Bu kadar çeşitli istihdam şekillerinin olmasının amacı ne?

Onun dışında ne var kıymetli arkadaşlar? İstihdam şekillerindeki çokluluk meselesi. Yani bir bakanlık düşünün, Çalışma Bakanlığı, Sağlık Bakanlığı, Millî Eğitim Bakanlığı veya başka bir bakanlık, aynı işi yaptığı hâlde birden fazla statüde çalışan, istihdam edilen insanlar var. Yani ben Sağlık Bakanlığında çalıştım; 657 var, 4/A var, 4/B var, 4/C var vesaire, var da var. Peki, bu kadar çeşitli istihdam şekillerinin olmasının amacı ne? Çünkü her istihdam şekiliyle aslında AKP bir hak tırpanlaması yapıyor. Her getirdiği istihdam şekiliyle bir önceki hakları elinden alıyor ve deyim yerindeyse, aslında çalışan insanları yapayalnız, özlük hakları olmadan, hiçbir sosyal güvenceleri olmadan kölelik koşullarında çalıştırıyor.

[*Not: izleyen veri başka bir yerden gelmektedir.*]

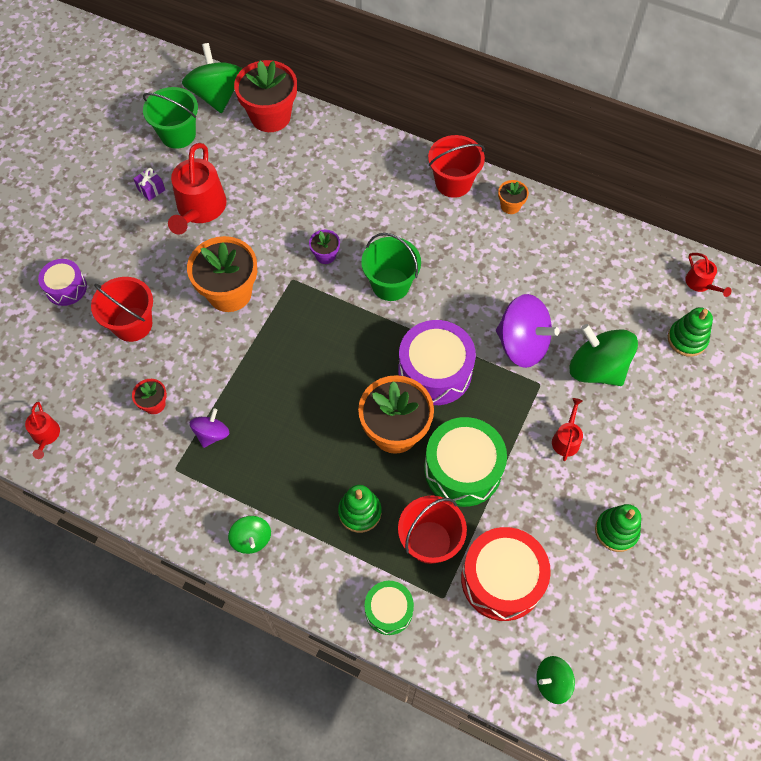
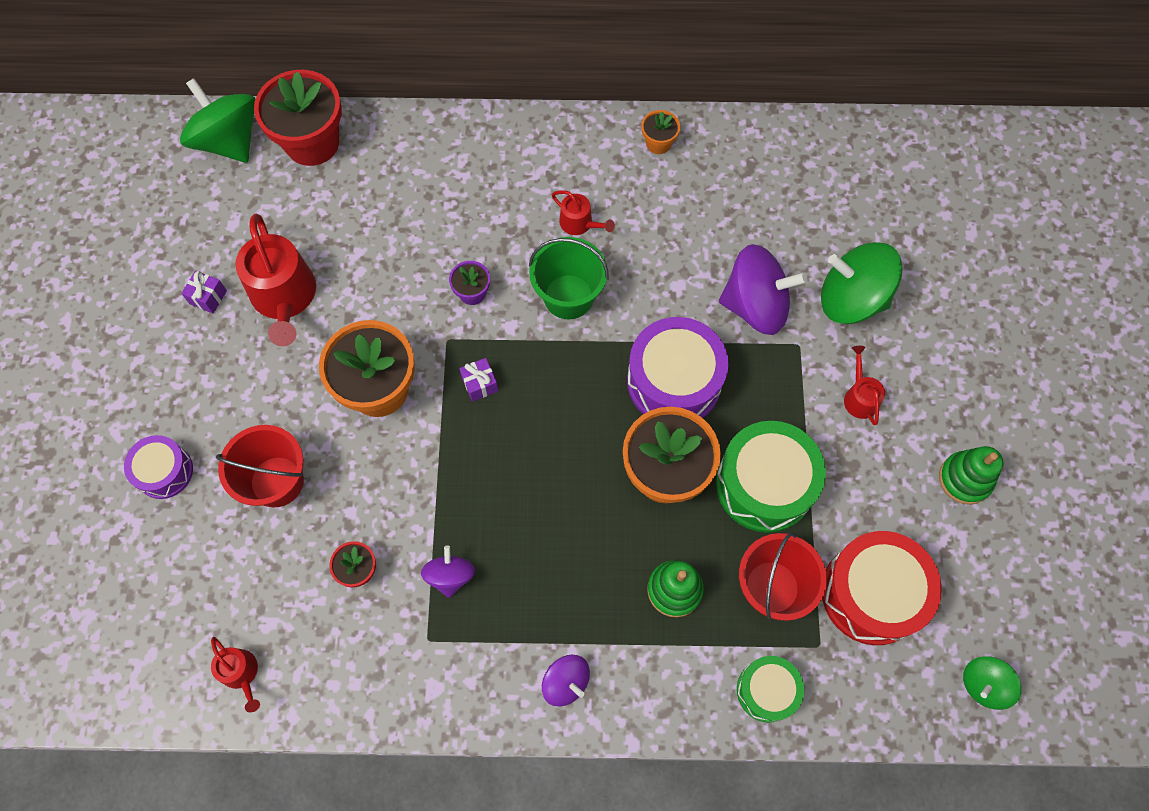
camera: 25 degrees left, 5 degrees up
(178, 134) = (205, 211): green bucket -> none
(251, 539) = (566, 682): green spinning top -> purple spinning top
(298, 317) = (480, 384): none -> purple gift
(453, 182) = (578, 141): red bucket -> none
(687, 339) = (930, 223): green stacking toy -> none
(700, 283) = (912, 151): red watering can -> red watering can (579, 223)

Bakanlık önce kendisinden başlamalı

Şimdi, bu önerge de neye ilişkin? Aile ve Çalışma Bakanlığına. Bakın, Çalışma Bakanlığı yani çalışma yaşamını düzenleyen bakanlık ama sanırım önce kendisinden işe başlaması gerekiyor çünkü kendi istihdam ettiği insanları kölelik koşullarında çalıştırıyor, bu insanlara değer vermiyor; buradaki öğretmelere, hemşirelere, psikologlara, sosyal araştırmacılara değer vermiyor; onları özel sektörün bile çalıştırmayacağı, çalıştırdığının altında koşullarda çalıştırıyor. Peki, bunu niye yapıyor kıymetli arkadaşlar? Çünkü insana dair bir bakışı yok. Bugün çalışma yaşamını bir maliyet olarak gören neoliberal bakış Bakanlığın kendisine de sirayet etmiş durumda. Bütün özlük hakları, bütün sosyal hakları, çalışma yaşamına dönük her türlü kadroyu kendisi için bir maliyet olarak görüyor ve kendisini tam da iş veren aklıyla örgütleyip bu maliyetlerden kurtulmak için de bütün bunları yok sayıyor, bütün bunlardan azade bir çalışma rejimini yerleştirmeye çalışıyor.

Özlük Haklarından Yoksunlar

Şimdi, önergede de var, sayılmış işte. Nelerden yoksunlar? İş güvencesinden yoksunlar, özlük haklarından yoksunlar.

Birçok yatılı kurumda nöbet tuttukları hâlde nöbet ücreti alamıyorlar, sahaya çıktıkları zaman yolluk alamıyorlar -kadrolu olanlar aldığı hâlde yolluk ödenmiyor bu insanlara- bir biçimde bir çok kurum içi eğitim olanaklarının dışında tutuluyorlar ve bütün bunları yapan bakanlığın adı Çalışma Bakanlığı yani bizim sabah akşam özel sektörde de olsa kamusal hayatta da olsa her türlü haksızlıkta, hukuksuzlukta kapısını çalacağımız, bu işçilere, bu çalışanlara, bu emekçilere “Niye bu çalışma yaşamını reva görüyorsunuz?” diyeceğimiz Bakanlığın kendisi aslında taşeron koşullarında işçi çalıştırıyor, taşeron koşullarında emekçileri çalıştırıyor. Bunun hem Anayasa’ya hem ülkeler arası anlaşmalere aykırı olduğunu ama en temelde de insanlık onuruyla bağdaşmadığını ifade etmek istiyorum.